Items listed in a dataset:

+++

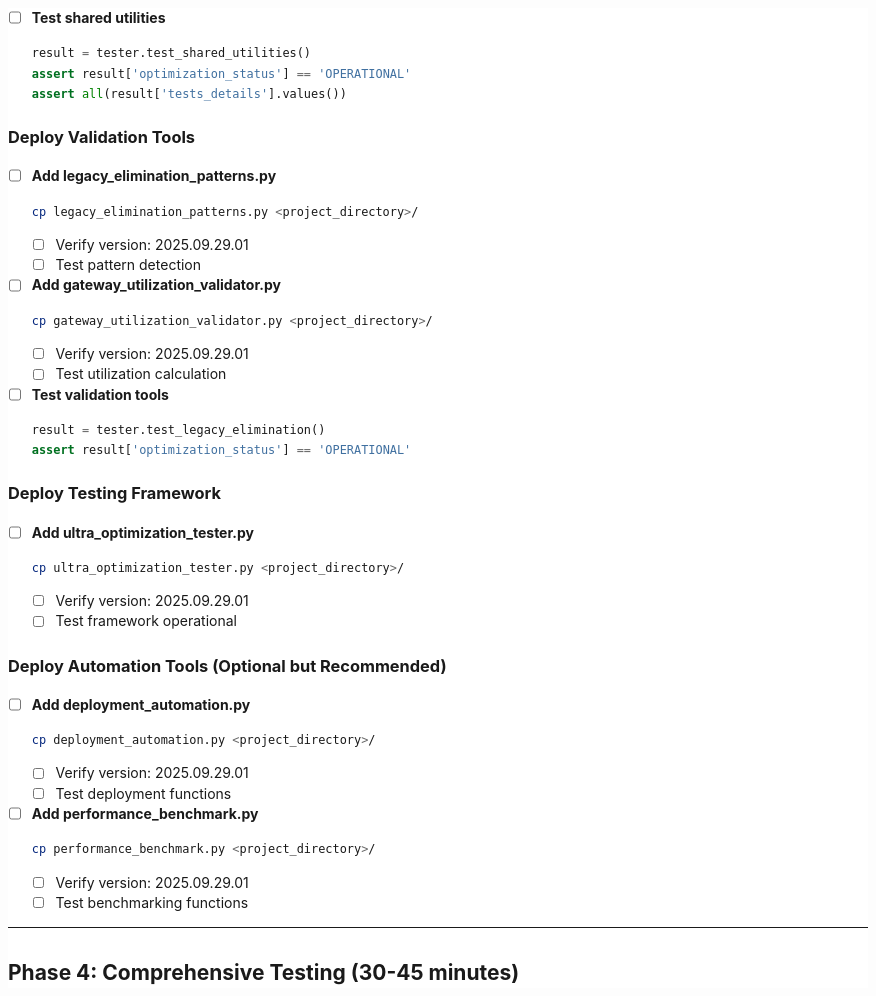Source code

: - [ ] **Test shared utilities**
  ```python
  result = tester.test_shared_utilities()
  assert result['optimization_status'] == 'OPERATIONAL'
  assert all(result['tests_details'].values())
  ```

### Deploy Validation Tools

- [ ] **Add legacy_elimination_patterns.py**
  ```bash
  cp legacy_elimination_patterns.py <project_directory>/
  ```
  - [ ] Verify version: 2025.09.29.01
  - [ ] Test pattern detection

- [ ] **Add gateway_utilization_validator.py**
  ```bash
  cp gateway_utilization_validator.py <project_directory>/
  ```
  - [ ] Verify version: 2025.09.29.01
  - [ ] Test utilization calculation

- [ ] **Test validation tools**
  ```python
  result = tester.test_legacy_elimination()
  assert result['optimization_status'] == 'OPERATIONAL'
  ```

### Deploy Testing Framework

- [ ] **Add ultra_optimization_tester.py**
  ```bash
  cp ultra_optimization_tester.py <project_directory>/
  ```
  - [ ] Verify version: 2025.09.29.01
  - [ ] Test framework operational

### Deploy Automation Tools (Optional but Recommended)

- [ ] **Add deployment_automation.py**
  ```bash
  cp deployment_automation.py <project_directory>/
  ```
  - [ ] Verify version: 2025.09.29.01
  - [ ] Test deployment functions

- [ ] **Add performance_benchmark.py**
  ```bash
  cp performance_benchmark.py <project_directory>/
  ```
  - [ ] Verify version: 2025.09.29.01
  - [ ] Test benchmarking functions

---

## Phase 4: Comprehensive Testing (30-45 minutes)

+++

▶ **Exercise goal**: Your answer must be the lines from the one containing "- [ ] **Add ultra_optimization_tester.py**" to the last line of the entries, repeated exactly and with nothing else.

▶ **Solution**:
- [ ] **Add ultra_optimization_tester.py**
  ```bash
  cp ultra_optimization_tester.py <project_directory>/
  ```
  - [ ] Verify version: 2025.09.29.01
  - [ ] Test framework operational

### Deploy Automation Tools (Optional but Recommended)

- [ ] **Add deployment_automation.py**
  ```bash
  cp deployment_automation.py <project_directory>/
  ```
  - [ ] Verify version: 2025.09.29.01
  - [ ] Test deployment functions

- [ ] **Add performance_benchmark.py**
  ```bash
  cp performance_benchmark.py <project_directory>/
  ```
  - [ ] Verify version: 2025.09.29.01
  - [ ] Test benchmarking functions

---

## Phase 4: Comprehensive Testing (30-45 minutes)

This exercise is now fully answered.